Surge em estado bruto mas após polido, transforma-se numa pedra ornamental de grande nobreza. O mármore português, também conhecido como ouro branco, é dos melhores do mundo.

Quando visitei Vila Viçosa pela primeira vez reparei que a paisagem era fortemente caracterizada por um conjunto de gruas, a lembrar as explorações de petróleo. Sabia da sua estreita relação com o mármore e já de regresso a casa, resolvi espreitar uma pedreira desativada. O abismo era assustador e o impacto foi tão forte que aquela imagem ficou-me todo este tempo na memória. Mas o medo quer ser conquistado e quando no fim do ano passado regressei a Vila Viçosa marquei uma visita guiada. À hora combinada encontro-me com o Luis Martins no Terreiro do Paço. Feitas as apresentações, é dada uma pequena introdução, explicação das normas de segurança e distribuição dos capacetes e coletes refletores.

Não é marketing barato afirmar que o mármore português é do melhor do mundo e o mais cobiçado é o cor de rosa. É de tal forma especial que quando é polido fica translúcido, deixando-se atravessar pela luz. Por ser abundante em vários concelhos alentejanos, é usado num sem número de construções mas Luis Martins destaca três: a fonte das bicas, em Borba, o Paço Ducal de Vila Viçosa e a torre de menagem de Estremoz.
Antes da crise chegar, as cidades que viviam da exploração do mármore empregam um vasto número de pessoas: os homens trabalhavam nas pedreiras e fábricas e as mulheres faziam tarefas menos duras, como a seleção do mármore. O trabalho era muito à base da força humana mas hoje há pouca gente nas pedreiras. As máquinas fazem quase tudo.
Havia, contudo, um maior risco de a pedreira não ser viável. Sem as tecnologias que hoje existem, era uma incerteza o que se iria encontrar. Começava por se limpar o terreno e ia-se escavando. Só a partir de alguns metros de profundidade é que se começava a detetar o mármore mas isso não garantia nada. Era necessário atestar a sua qualidade. A visita à Pedreira do Mouro, hoje desativada, é um bom exemplo. Olhando para a encosta é perceptivel que o mármore está muito partido, o que inviabilizou a continuidade da exploração.
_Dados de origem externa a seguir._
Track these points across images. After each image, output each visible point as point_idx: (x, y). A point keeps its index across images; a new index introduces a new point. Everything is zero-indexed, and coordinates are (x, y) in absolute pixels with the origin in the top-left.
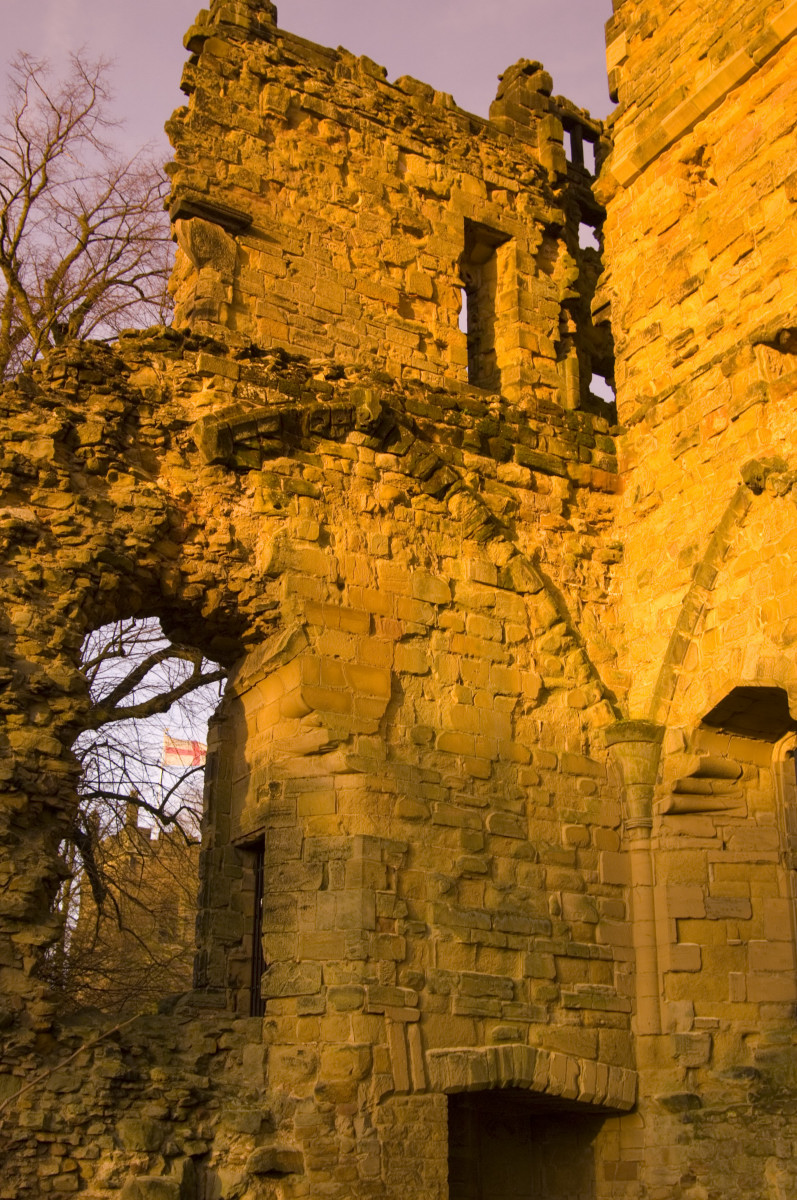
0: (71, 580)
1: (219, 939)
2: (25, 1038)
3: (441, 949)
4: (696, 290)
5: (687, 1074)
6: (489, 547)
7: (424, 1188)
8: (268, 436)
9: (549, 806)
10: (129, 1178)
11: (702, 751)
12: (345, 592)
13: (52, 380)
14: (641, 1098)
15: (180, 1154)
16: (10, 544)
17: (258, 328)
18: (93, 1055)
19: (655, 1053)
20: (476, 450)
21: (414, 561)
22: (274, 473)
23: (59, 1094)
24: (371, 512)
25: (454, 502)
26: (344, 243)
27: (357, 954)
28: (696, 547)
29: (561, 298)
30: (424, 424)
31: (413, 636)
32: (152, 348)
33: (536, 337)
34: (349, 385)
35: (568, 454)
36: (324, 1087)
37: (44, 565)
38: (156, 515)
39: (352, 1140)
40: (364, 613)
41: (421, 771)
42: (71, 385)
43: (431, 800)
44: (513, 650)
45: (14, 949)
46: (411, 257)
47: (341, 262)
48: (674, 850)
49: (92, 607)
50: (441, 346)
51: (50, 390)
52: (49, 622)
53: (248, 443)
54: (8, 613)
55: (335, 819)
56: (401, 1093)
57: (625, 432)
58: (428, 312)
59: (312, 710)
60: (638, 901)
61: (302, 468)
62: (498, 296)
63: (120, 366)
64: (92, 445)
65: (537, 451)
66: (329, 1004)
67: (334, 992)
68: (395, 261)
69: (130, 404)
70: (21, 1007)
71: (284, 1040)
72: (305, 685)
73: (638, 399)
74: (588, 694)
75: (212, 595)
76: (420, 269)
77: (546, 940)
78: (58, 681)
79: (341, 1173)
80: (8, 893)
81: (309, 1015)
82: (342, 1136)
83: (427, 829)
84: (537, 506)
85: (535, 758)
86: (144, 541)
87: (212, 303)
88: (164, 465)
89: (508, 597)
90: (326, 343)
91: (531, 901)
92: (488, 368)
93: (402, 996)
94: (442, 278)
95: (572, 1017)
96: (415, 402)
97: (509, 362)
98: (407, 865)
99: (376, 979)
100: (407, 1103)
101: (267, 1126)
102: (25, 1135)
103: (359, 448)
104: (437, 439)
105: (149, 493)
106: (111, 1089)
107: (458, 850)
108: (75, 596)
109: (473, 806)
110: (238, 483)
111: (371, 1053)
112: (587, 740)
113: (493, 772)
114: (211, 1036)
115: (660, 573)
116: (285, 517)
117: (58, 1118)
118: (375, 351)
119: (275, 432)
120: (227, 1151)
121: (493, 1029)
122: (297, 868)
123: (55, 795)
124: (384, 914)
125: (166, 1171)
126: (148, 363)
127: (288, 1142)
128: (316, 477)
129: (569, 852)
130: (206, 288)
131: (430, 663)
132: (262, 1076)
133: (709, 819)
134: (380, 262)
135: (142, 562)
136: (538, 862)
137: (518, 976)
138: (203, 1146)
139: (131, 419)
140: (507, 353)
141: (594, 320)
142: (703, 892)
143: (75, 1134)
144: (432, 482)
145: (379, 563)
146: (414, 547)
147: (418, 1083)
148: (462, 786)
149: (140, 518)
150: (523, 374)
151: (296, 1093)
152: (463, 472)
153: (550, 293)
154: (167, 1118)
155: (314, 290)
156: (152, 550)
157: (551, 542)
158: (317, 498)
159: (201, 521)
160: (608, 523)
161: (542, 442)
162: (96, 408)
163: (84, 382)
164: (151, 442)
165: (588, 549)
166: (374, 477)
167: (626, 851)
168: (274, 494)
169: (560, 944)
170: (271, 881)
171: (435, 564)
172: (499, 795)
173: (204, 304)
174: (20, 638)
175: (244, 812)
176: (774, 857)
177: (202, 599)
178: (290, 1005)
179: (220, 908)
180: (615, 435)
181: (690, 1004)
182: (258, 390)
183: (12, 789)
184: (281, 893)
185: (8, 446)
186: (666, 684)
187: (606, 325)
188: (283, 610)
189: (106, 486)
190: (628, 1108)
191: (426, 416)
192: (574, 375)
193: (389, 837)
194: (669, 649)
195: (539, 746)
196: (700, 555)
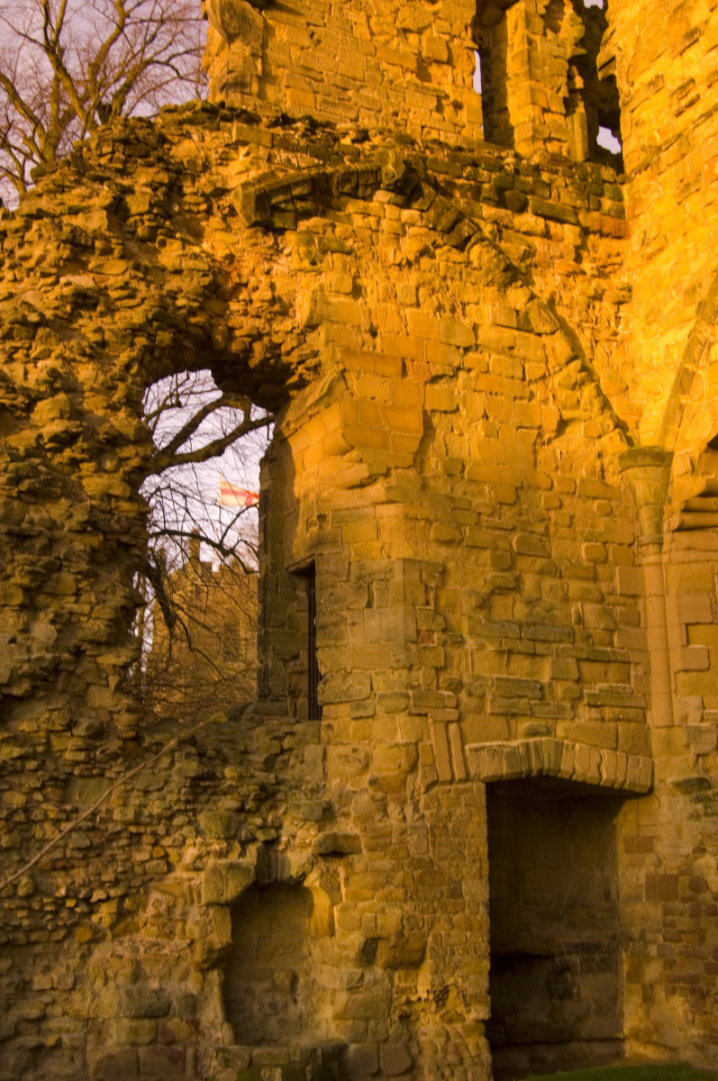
0: (130, 339)
1: (278, 654)
2: (114, 745)
3: (476, 656)
4: (697, 40)
5: (697, 760)
6: (508, 293)
7: (467, 862)
8: (302, 198)
9: (569, 526)
10: (211, 862)
11: (708, 473)
12: (378, 339)
13: (101, 155)
14: (656, 782)
15: (254, 840)
16: (73, 309)
17: (288, 98)
18: (173, 758)
19: (668, 742)
20: (493, 203)
21: (440, 308)
22: (309, 232)
23: (146, 792)
24: (399, 265)
25: (475, 252)
26: (363, 13)
27: (401, 663)
28: (700, 285)
29: (569, 55)
30: (445, 181)
31: (441, 377)
32: (191, 122)
33: (546, 94)
34: (374, 147)
35: (579, 203)
36: (376, 780)
37: (105, 327)
38: (203, 276)
39: (403, 824)
40: (396, 358)
41: (452, 499)
42: (118, 160)
43: (462, 525)
44: (533, 387)
45: (99, 670)
46: (426, 22)
47: (361, 31)
48: (683, 563)
49: (150, 362)
50: (458, 106)
51: (100, 165)
52: (112, 378)
53: (283, 206)
54: (75, 372)
55: (378, 544)
56: (444, 783)
57: (632, 180)
58: (445, 75)
59: (353, 448)
60: (651, 610)
61: (334, 227)
62: (509, 56)
63: (163, 140)
64: (141, 214)
65: (550, 201)
66: (378, 707)
67: (382, 697)
68: (412, 28)
69: (174, 175)
70: (108, 719)
71: (340, 740)
72: (345, 425)
73: (643, 148)
74: (602, 424)
75: (257, 347)
76: (435, 34)
77: (570, 646)
78: (124, 431)
79: (394, 852)
80: (91, 621)
81: (361, 718)
82: (394, 820)
83: (459, 551)
84: (552, 253)
85: (556, 484)
86: (194, 300)
87: (243, 76)
88: (208, 230)
89: (527, 339)
90: (351, 108)
91: (555, 612)
92: (502, 125)
93: (442, 698)
94: (456, 41)
95: (594, 713)
96: (435, 161)
97: (521, 119)
98: (443, 583)
99: (419, 685)
100: (450, 791)
101: (327, 814)
102: (119, 828)
103: (386, 206)
104: (457, 194)
105: (196, 256)
106: (191, 786)
107: (488, 568)
108: (134, 354)
109: (501, 529)
110: (276, 243)
111: (417, 749)
112: (602, 466)
113: (518, 497)
114: (276, 738)
115: (666, 310)
116: (320, 273)
117: (146, 813)
118: (396, 114)
119: (309, 195)
120: (294, 837)
121: (524, 725)
122: (344, 589)
123: (127, 532)
124: (424, 627)
125: (242, 854)
126: (188, 136)
127: (347, 827)
128: (347, 235)
129: (588, 568)
130: (237, 62)
131: (458, 401)
132: (321, 771)
134: (398, 30)
135: (193, 320)
136: (561, 577)
137: (545, 678)
138: (273, 833)
139: (175, 189)
140: (519, 111)
141: (600, 75)
142: (711, 600)
143: (162, 826)
144: (454, 234)
145: (408, 311)
146: (440, 295)
147: (459, 774)
148: (490, 511)
149: (189, 279)
150: (535, 130)
151: (352, 785)
152: (482, 224)
153: (557, 51)
154: (241, 810)
155: (337, 59)
156: (201, 308)
157: (565, 286)
158: (349, 253)
159: (244, 280)
160: (617, 267)
161: (554, 193)
162: (143, 180)
163: (130, 156)
164: (195, 209)
165: (600, 292)
166: (400, 232)
167: (640, 566)
168: (309, 252)
169: (581, 650)
170: (322, 601)
171: (459, 310)
172: (524, 518)
173: (236, 78)
174: (87, 394)
175: (296, 541)
177: (248, 351)
178: (344, 709)
179: (279, 627)
180: (622, 184)
181: (699, 699)
182: (290, 155)
183: (89, 529)
184: (331, 613)
185: (66, 219)
186: (674, 413)
187: (611, 79)
188: (323, 358)
189: (156, 251)
190: (645, 791)
191: (446, 173)
192: (583, 128)
193: (426, 559)
194: (676, 380)
195: (559, 473)
196: (703, 293)
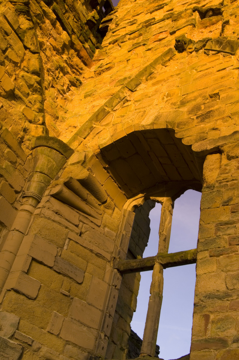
11: (92, 171)
29: (88, 19)
35: (76, 31)
48: (49, 219)
57: (103, 48)
65: (63, 15)
74: (36, 116)
112: (23, 137)
133: (78, 215)
141: (101, 26)
142: (58, 252)
157: (50, 49)
161: (67, 15)
165: (66, 71)
167: (16, 209)
176: (108, 256)
180: (98, 48)
186: (85, 130)
187: (106, 27)
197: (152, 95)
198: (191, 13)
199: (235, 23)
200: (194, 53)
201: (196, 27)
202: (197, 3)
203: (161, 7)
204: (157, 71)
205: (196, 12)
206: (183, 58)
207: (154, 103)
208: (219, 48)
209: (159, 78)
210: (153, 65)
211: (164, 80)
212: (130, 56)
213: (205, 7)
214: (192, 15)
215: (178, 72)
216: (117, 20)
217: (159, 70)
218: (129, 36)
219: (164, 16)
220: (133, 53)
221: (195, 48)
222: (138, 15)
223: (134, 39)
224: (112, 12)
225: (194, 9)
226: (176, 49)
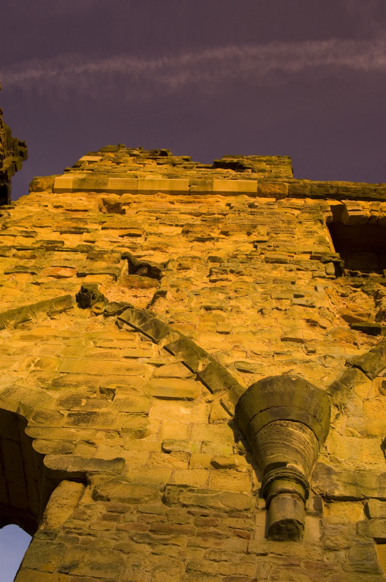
197: (14, 354)
198: (118, 259)
199: (173, 299)
200: (101, 317)
201: (118, 281)
202: (131, 248)
203: (78, 231)
204: (35, 320)
205: (126, 260)
206: (82, 317)
207: (12, 367)
208: (139, 325)
209: (34, 332)
210: (34, 309)
211: (42, 339)
212: (5, 281)
213: (141, 259)
214: (119, 262)
215: (66, 335)
216: (8, 220)
217: (40, 320)
218: (15, 251)
219: (79, 246)
220: (11, 279)
221: (105, 311)
222: (42, 227)
223: (21, 258)
224: (6, 206)
225: (124, 255)
226: (77, 301)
Há muita água subterrânea e como não é bombeada, acaba por se criar um pequeno lago. É junto dele que tenho a noção da profundidade. Descemos cerca de 70 metros e debaixo de água é provável que estejam mais uns 15 metros. Olhando para cima, sinto-me pequena. É uma imensão de silêncio com uma ou outra ave de rapina a fazer-se notar.

Para perceber toda esta transformação do mármore, seguimos para uma fábrica. Há uma pequena plataforma que permite espreitar a exploração. É bem mais profunda que a Pedreira do Mouro e o medo faz-me recuar.

Dentro da fábrica o barulho é insordecedor e todas as explicações são dadas no exterior. Começo por ver o grande bloco de mármore a ser cortado com o fio de aço com partículas de diamante sintético. Já no interior cruzo-me com empilhadores e observo a linha de transformação. O bloco em bruto inicial resulta num bonito ladrilho polido. Quase a totalidade tem como destino a exportação, em especial países do Médio Oriente e China.

Numa boa perspectiva, do que se tira de uma pedreira apenas se aproveita 15%. Há muitas perdas, seja no desmonte (separação do bloco da pedreira), seja no corte já na fábrica. Isso leva a que haja um enorme desperdício e posterior acumulação em cemitérios de escombros, que são também verdadeiros miradouros. A paisagem envolvente lembra outro planeta, repleto de pequenas crateras.

Regresso ao ponto inicial, agora com uma visão completamente diferente sobre esta pedra tão nobre. Defronte do Paço Ducal, olho-o de outra forma e parece-me ainda mais bonito. É tempo de me despedir do Luis Martins, que transformou esta visita num momento de aprendizagem. A sua paixão genuína pelo Alentejo, pela história e tradição é contagiante. Bem disposto por natureza, transmite uma enorme emoção e gosto por estas visitas. Não se limita a mostrar uma pedreira e uma fábrica. Contextualiza-as e dá outros pormenores para pessoas interessadas, como eu, quererem conhecer mais. Fico a saber que os escultores Diogo Germano, natural de Borba, e João Sotero, atualmente com atelier em Arraiolos, são dois exemplos de como o mármore pode ser aplicado em trabalhos artísticos. O ouro branco também já deu tema para um livro. “A Falha” de Luis Carmelo, aborda um passeio a uma pedreira de mármore, em Vila Viçosa, onde um grupo de amigos ficam presos numa gruta. Em 2002, João Mário Grilo adaptou o livro ao cinema.